Suppose we already have $\theta=\text{beta}(\alpha,\beta)$ based on the tally of votes of users that voted on the note, and we also have beta distributions for $\theta[1]$ and $\theta[2]$.
Then we can take $\text{mean}(\theta[1]) \approx P(U|T=1,V=0)$ and $\text{mean}(\theta[0]) \approx P(U|T=0,V=0)$ and use this to estimate a value for $\theta’$. Given
$$ P(U|V=1) = P(U|T=0,V=0) + \frac{P(U|T=1,V=0) - P(U|T=0,V=0)}{P(C|T=1,V=0)} $$
So
$$ \theta’ = \text{mean}(\theta[0]) + \frac{\theta[1] - \theta[0]}{s1} $$
We can then create a pseudo-sample-size $n$ by just adding the sample sizes for $\theta[1]$ and $\theta[2]$ (perhaps multiplying by some constant), and a pseudo count $Z = n \cdot \theta’$. Then use these to update $\theta$.
So we get a posterior $\theta \sim \text{beta}(\alpha + Z, \beta + n - Z)$.
Linear Regression
Another approach would be a linear regression. Doing a Bayesian linear regression would give us a probability distribution for the slope and intercept. From this, we can compute the probability distribution for $\theta$, $\theta[1]$, or $\theta[2]$ values.
Further Thoughts
We are glossing over some assumptions. We should rewrite the above based on the idea of different events. N -> T -> V. Probability of considering note increases with each event. The event T should be shown note but not voted on it. And the state V should be voted, whether or not it was shown.

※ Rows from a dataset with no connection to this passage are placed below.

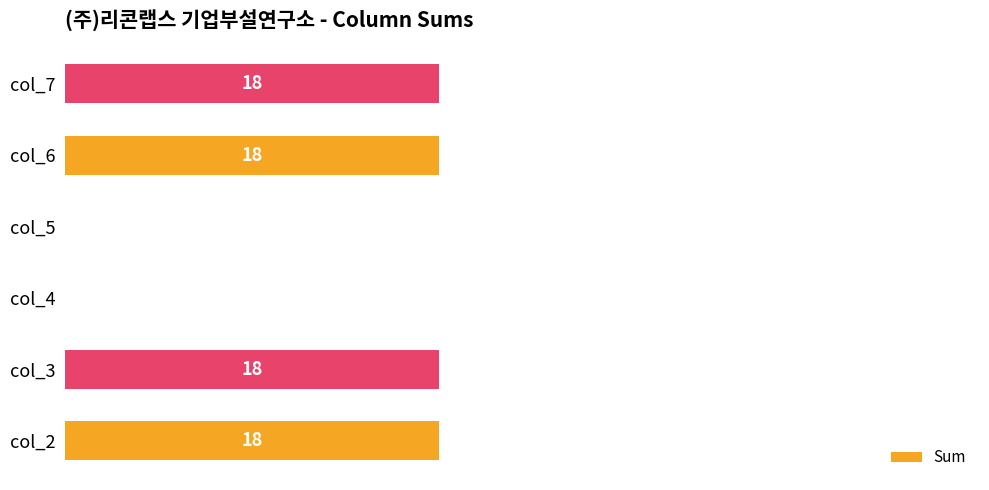

The value at col_5 is -9. True or false?

False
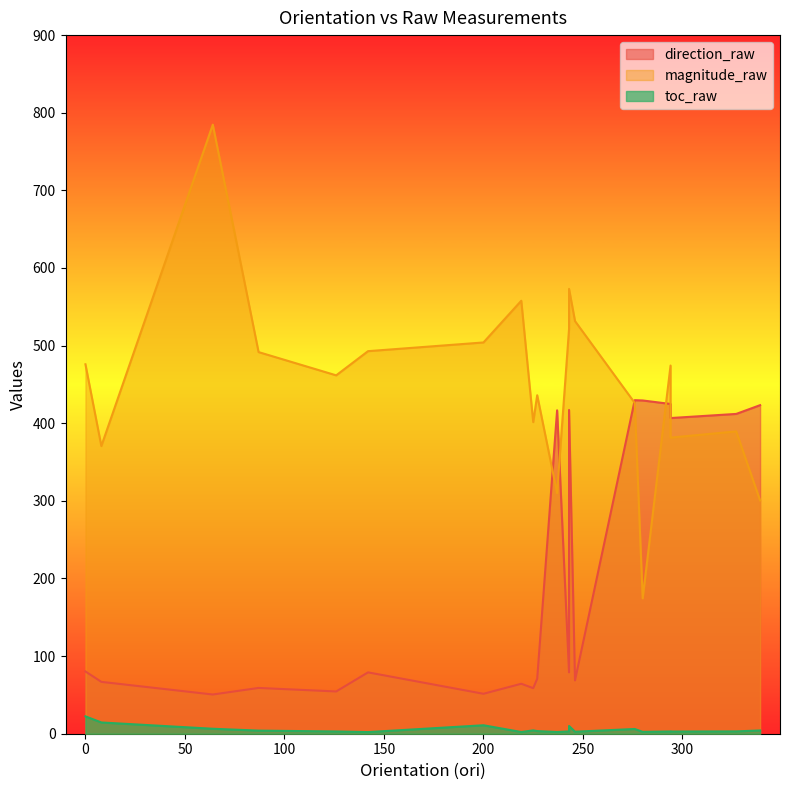

At which category does the chart reach its minimum across all series?

142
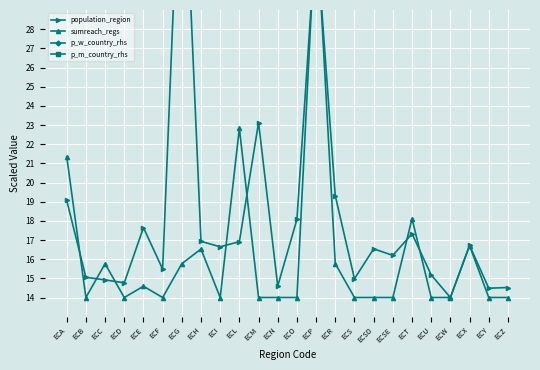

Which category has the highest value in the population_region series?

ECG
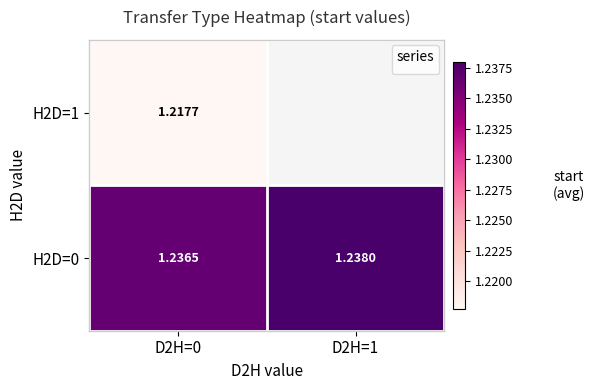

What is the greatest value displayed?

1.2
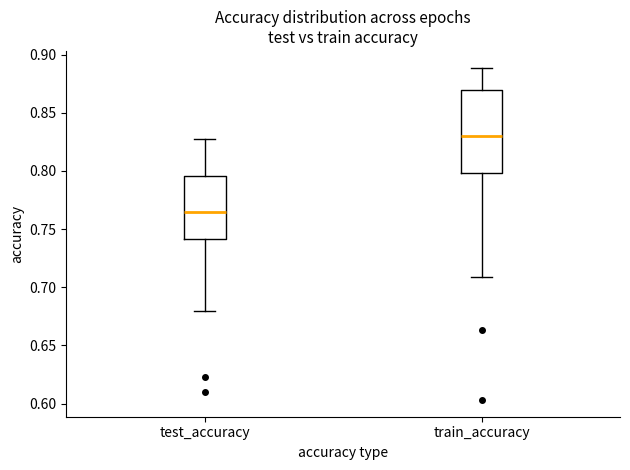

Which box's median line is the lowest?

test_accuracy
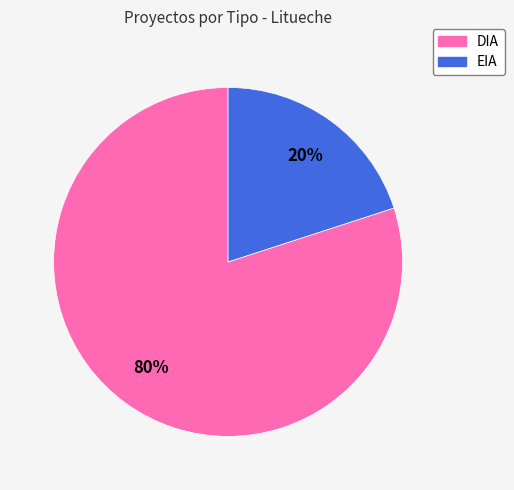

To the nearest percent, what is the average slice percentage?

50%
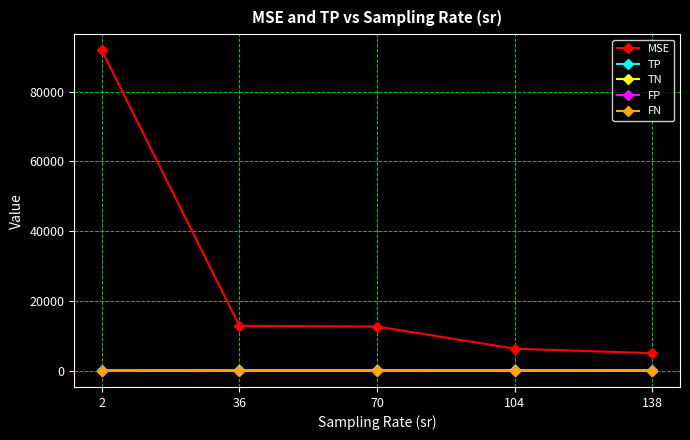

Does the chart have visible grid lines?

Yes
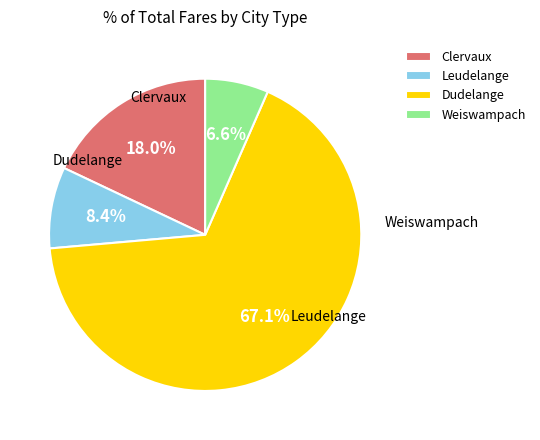

Is there any slice that represents more than half of the pie?

Yes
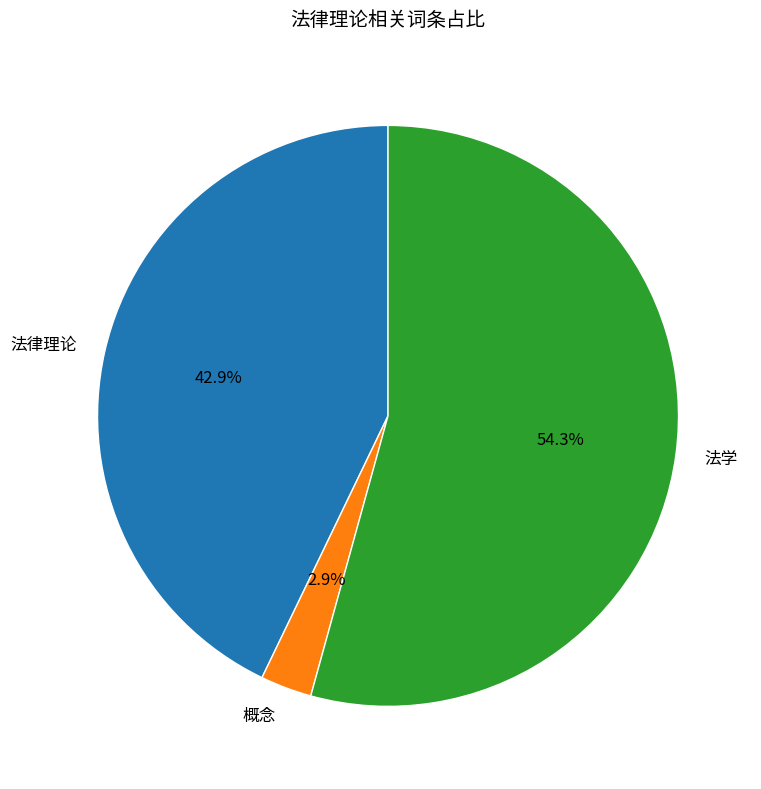

How many slices are in this pie chart?

3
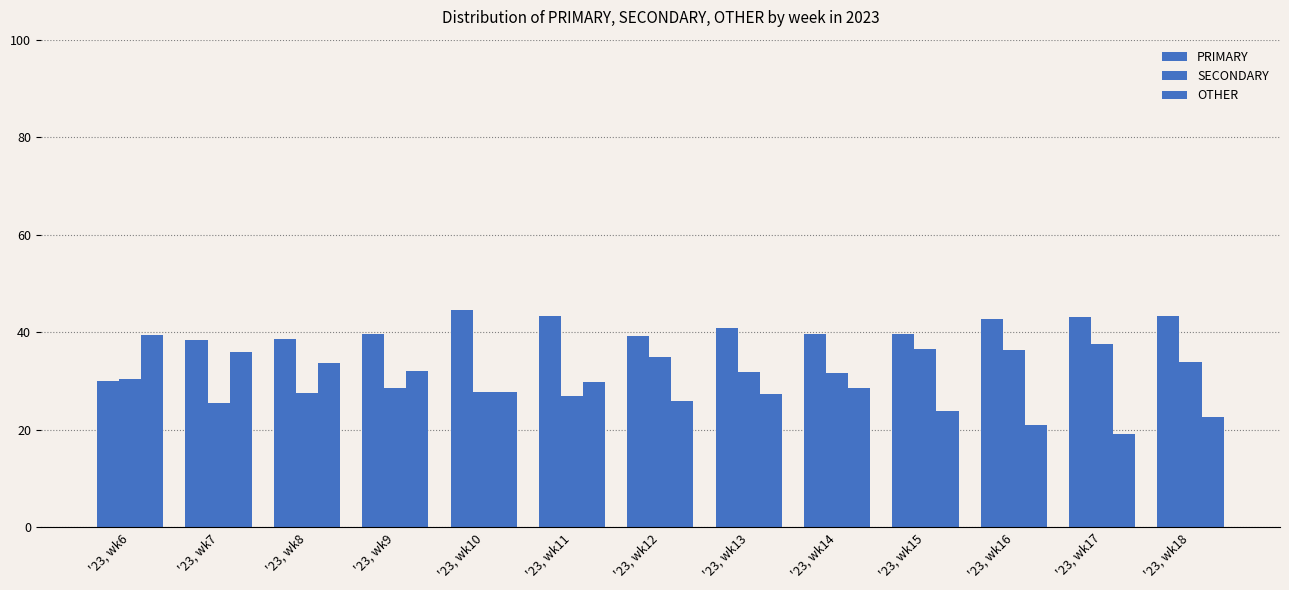

Count the number of data series in this chart.

3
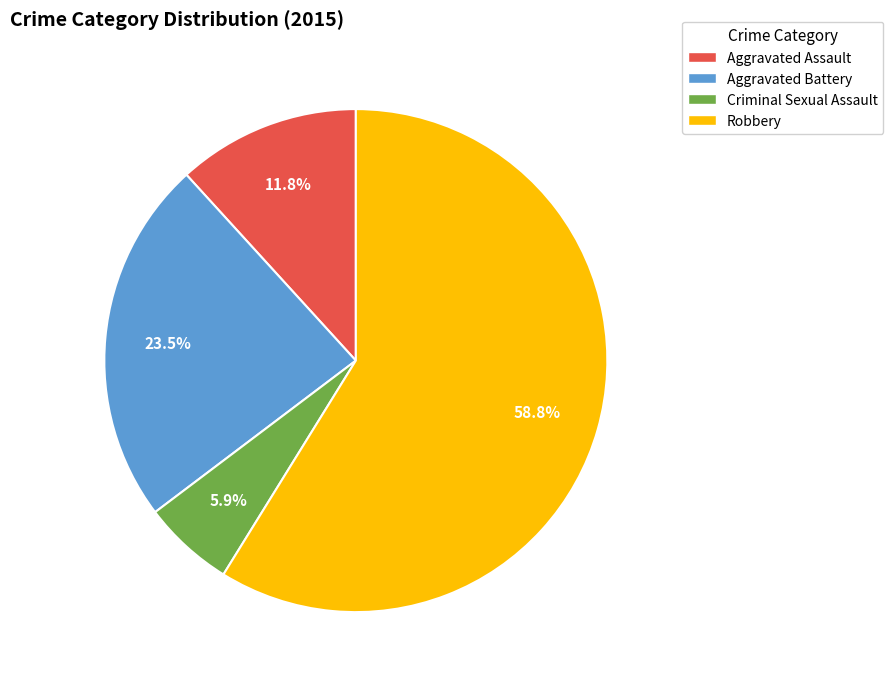

Which has a higher value, Robbery or Aggravated Assault?

Robbery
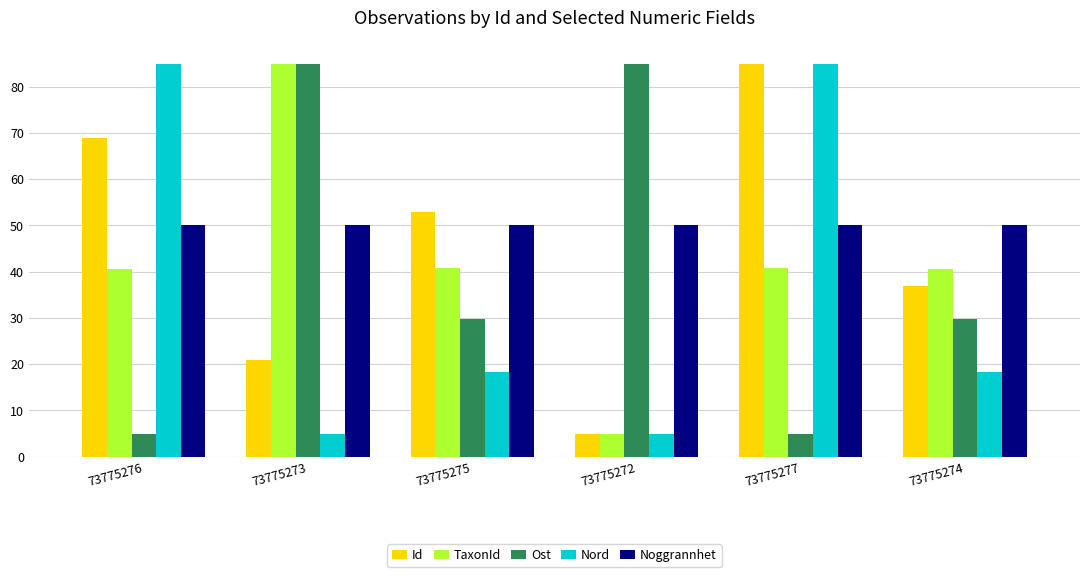

What is the value of the Nord bar at the 2nd from the left?

5.0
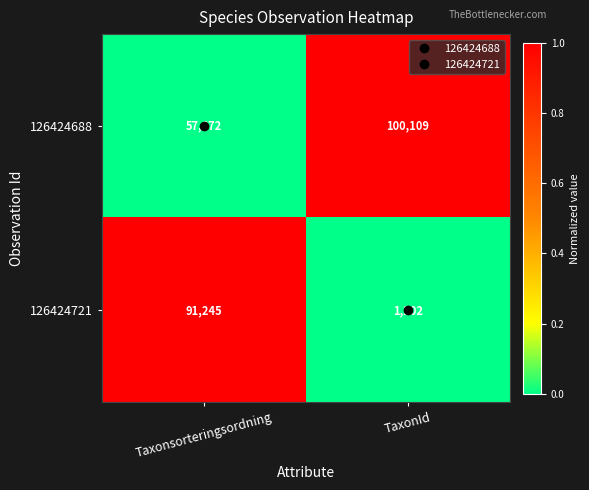

What is the difference between the 126424721 values at TaxonId and Taxonsorteringsordning?

90043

The probability of C increases as each event happens. P(C|V)=1. P(C|N) and P(C|T) should be global constants. We can estimate these by finding the slope R(C,U). If we know the slope and the vertical coordinate of a point on the line (P(U|N) or P(U|T)), we can find the horizontal.
Conclusions/Summary
I think that it’s best to simplify the model and only look at users who voted on the note. This lets us calculate $θ=P(U|C=1)=P(U|V)$ more directly using a simple beta-bernoulli model.